Prompt:
Retype the listing that follows, word for word.

Excerpted data:
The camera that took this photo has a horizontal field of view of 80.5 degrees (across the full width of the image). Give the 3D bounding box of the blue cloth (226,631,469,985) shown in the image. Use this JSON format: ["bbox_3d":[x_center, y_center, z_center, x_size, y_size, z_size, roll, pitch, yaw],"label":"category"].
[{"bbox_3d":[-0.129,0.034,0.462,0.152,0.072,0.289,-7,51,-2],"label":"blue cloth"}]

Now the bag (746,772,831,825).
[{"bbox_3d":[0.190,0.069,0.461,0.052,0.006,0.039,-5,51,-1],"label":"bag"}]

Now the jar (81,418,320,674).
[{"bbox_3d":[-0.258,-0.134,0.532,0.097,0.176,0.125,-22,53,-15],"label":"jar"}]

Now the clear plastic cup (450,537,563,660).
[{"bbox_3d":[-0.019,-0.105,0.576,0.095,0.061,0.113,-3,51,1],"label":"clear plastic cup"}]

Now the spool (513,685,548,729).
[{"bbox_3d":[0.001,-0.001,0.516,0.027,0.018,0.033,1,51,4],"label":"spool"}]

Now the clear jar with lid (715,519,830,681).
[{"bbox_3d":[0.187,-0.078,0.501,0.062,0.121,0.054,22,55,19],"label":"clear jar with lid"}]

Solution for this task:
The camera that took this photo has a horizontal field of view of 80.5 degrees (across the full width of the image). Give the 3D bounding box of the blue cloth (226,631,469,985) shown in the image. Use this JSON format: ["bbox_3d":[x_center, y_center, z_center, x_size, y_size, z_size, roll, pitch, yaw],"label":"category"].
[{"bbox_3d":[-0.129,0.034,0.462,0.152,0.072,0.289,-7,51,-2],"label":"blue cloth"}]

Now the bag (746,772,831,825).
[{"bbox_3d":[0.190,0.069,0.461,0.052,0.006,0.039,-5,51,-1],"label":"bag"}]

Now the jar (81,418,320,674).
[{"bbox_3d":[-0.258,-0.134,0.532,0.097,0.176,0.125,-22,53,-15],"label":"jar"}]

Now the clear plastic cup (450,537,563,660).
[{"bbox_3d":[-0.019,-0.105,0.576,0.095,0.061,0.113,-3,51,1],"label":"clear plastic cup"}]

Now the spool (513,685,548,729).
[{"bbox_3d":[0.001,-0.001,0.516,0.027,0.018,0.033,1,51,4],"label":"spool"}]

Now the clear jar with lid (715,519,830,681).
[{"bbox_3d":[0.187,-0.078,0.501,0.062,0.121,0.054,22,55,19],"label":"clear jar with lid"}]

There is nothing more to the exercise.